Thursday, October 25, 2012

The Week that Changed the World Part I

I have returned to Rome, but I want to share with you some of the highlights of our last week in the Holy Land.

Holy Week celebrates our faith in its most concentrated form. The essence of what we believe and who we are is captured in the events of that week and the Scriptures that recall them. Our time in Jerusalem allowed us to walk through the events of this most holy week.

We start on the Mount of Olives at the Church of the Pater Noster where Jesus taught his followers how to pray. The Mount of Olives, even in Jesus' time, was a graveyard and the place where the unclean lived.


People, who because of illness or other reasons that made them ritually impure, were not allowed to come into the city and would have been restricted to this area. None of the Pharisees or Scribes of the Law would have ever visited them for fear of becoming unclean themselves. Jesus came to those whom nobody considered worthy of teaching and taught them how to pray to God as "Abba" Daddy.

The Church that is built on this site has The Lord's Prayer written in almost every language known to man. Two of the priests (left) in our group are from New Zealand and they were excited to find the Lord's Prayer written in Maori, which is the native language of New Zealand.

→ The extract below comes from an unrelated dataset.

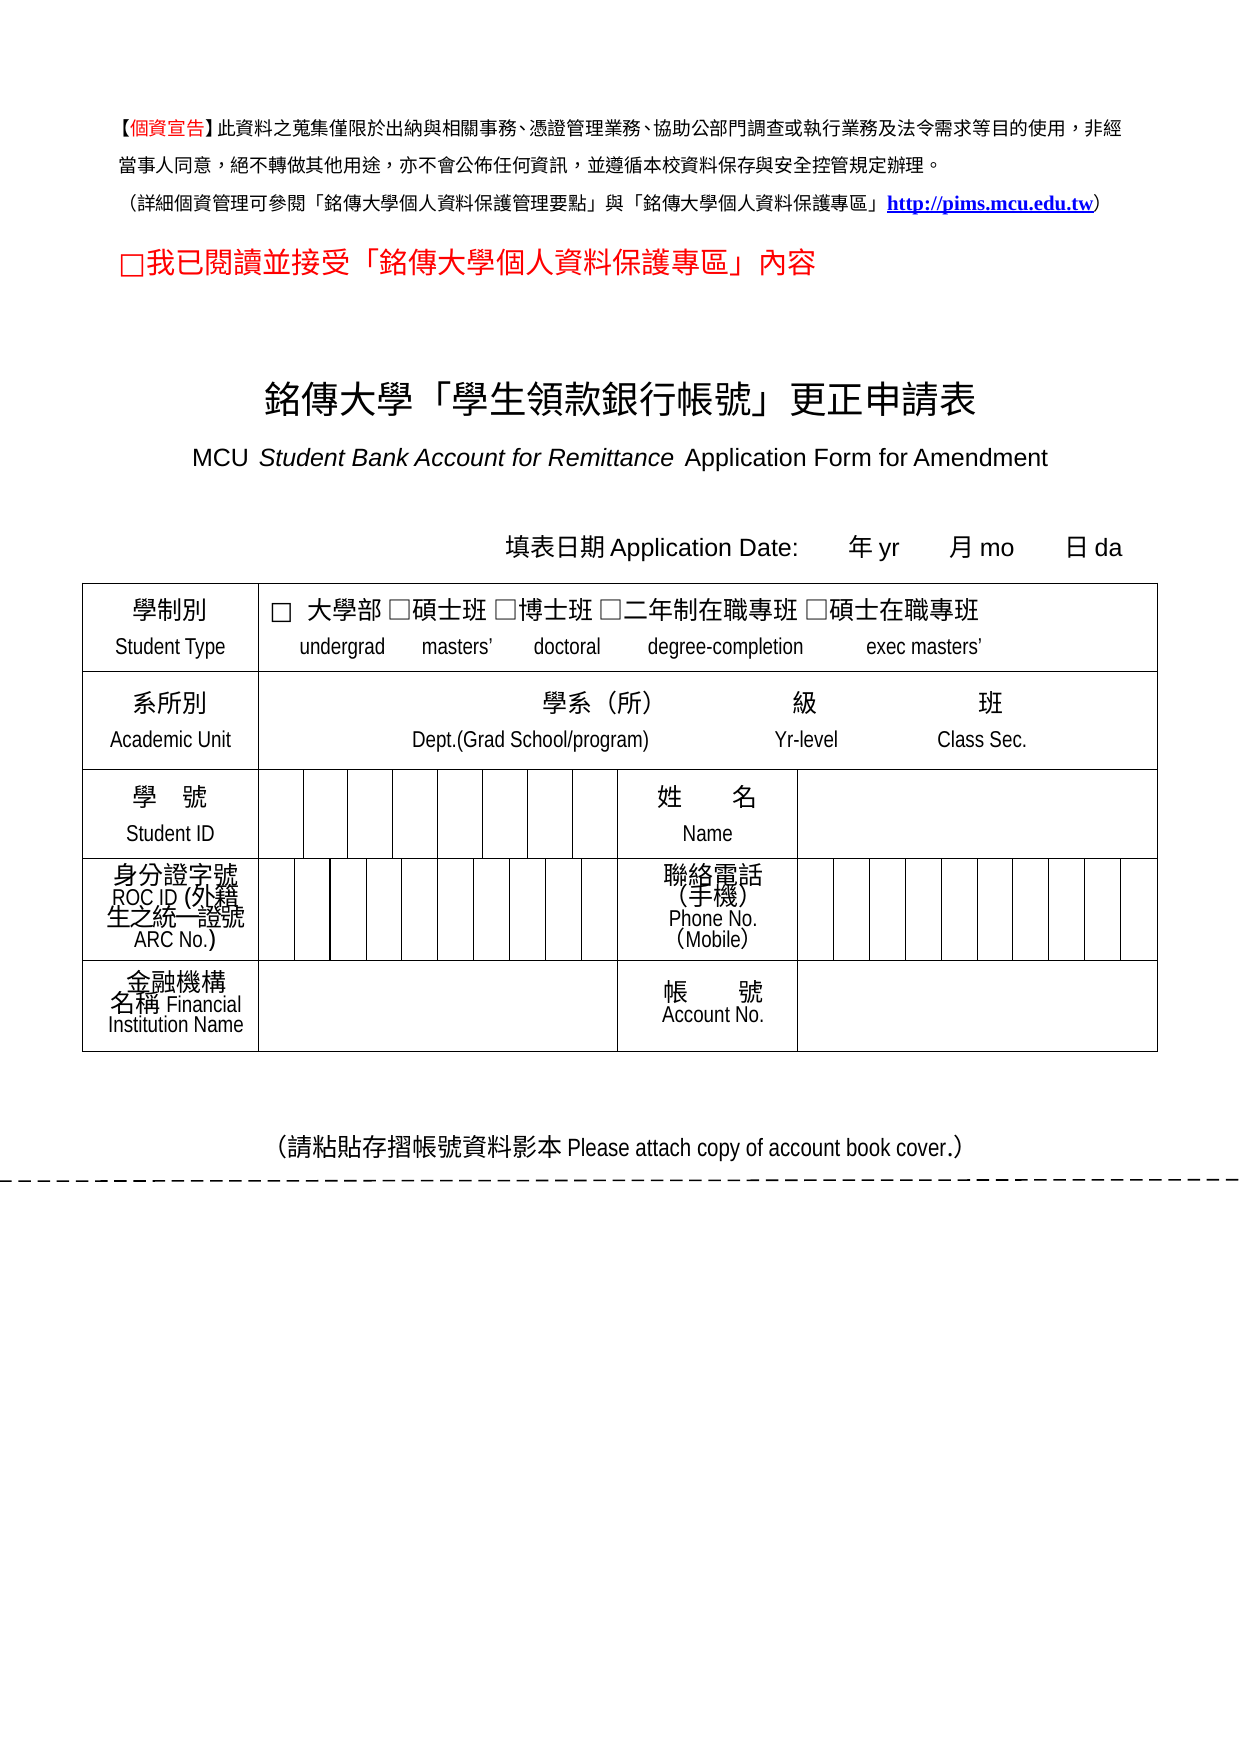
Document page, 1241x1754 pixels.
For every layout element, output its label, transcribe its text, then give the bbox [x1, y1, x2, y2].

I was equally excited to find the Lord's prayer written in Cherokee, but it was also written in the language of the Samaritans, the Basque separatists of northern Spain, Gaelic, Ojibway and even Sanskrit (see above). It seems that there is no land that cannot use these words to pray.




Assisting us at Mass in the Church of the Pater Noster was a nun who knew St. Therese of Lisieux's older sister. (Right) She has spent the last 50 years in the Holy Land welcoming pilgrims and inviting them to reflect on the words of this prayer.


It was also from the Mount of Olives where Jesus began his triumphal entry to Jerusalem that we recall on Palm Sunday. As Jesus approached the city from the east with the rising sun, there would have been great expectation that the Messiah had come to free the people from the oppression of Roman rule. He would have walked through the Kidron valley (below) to approach the gates of Jerusalem.

Kidron Valley

Instead of overthrowing Roman rule, Jesus invited his Apostles to join him in the upper room (below) of a Roman Tavern for a meal.

The Upper Room at Last Supper
He washed their feet and shared with them his body and blood.


This was the same room where the Lord appeared to his disciples after his resurrection and where St. Thomas declared, "My Lord and My God" after seeing Jesus risen from the dead.

From here we crossed back over the Kidron Valley to the Garden of Gethsemane where Jesus prayed with his disciples that he might not have to undergo the suffering of the Cross.

Garden of Gethsemane
















After Jesus was arrested in the Garden, he was taken by the soldiers across the valley to the house of Caiaphas the High Priest.

It was in the courtyard of this house that Peter denied that he even knew Jesus.

Icon of Peter Denying Jesus with Rooster
Statue of Peter's Denial

We celebrated Mass in the courtyard where Peter denied Jesus and recalled the times when we have denied Jesus in our own words and actions.

Altar at the Courtyard of Denial

The penitential act that we recite together at the beginning of Mass was especially meaningful this day.

"I confess to almighty God
and to you, my brothers and sisters, that I have greatly sinned,
in my thoughts and in my words,
in what I have done and in what I have failed to do..."




Peace and Goodness,

FD

1 comment:

  1. Fr. David, it is always good to read your update. As you so sincerly put it, a week in the Holy Land is our Faith, wow. Every time I read your blog I learn something new. I always thought that "Abba" translated as Father. To know it means "Daddy" has moved me to tears. When our Lord was in such pain, still, he begged for our mercy. (long pause here on my part). The pictures of the Holy Land are beautiful, even the Upper Room. I had no idea that the structure still existed, let alone actually enter it. Glad to hear you're back in Rome. Cardinal Regali was speaker last night on the 2nd Vatican Council. We saw him (unknowingly) in Philadelphia in '79 when Pope John Paul II motorcade was enroute to the Bishop's residence.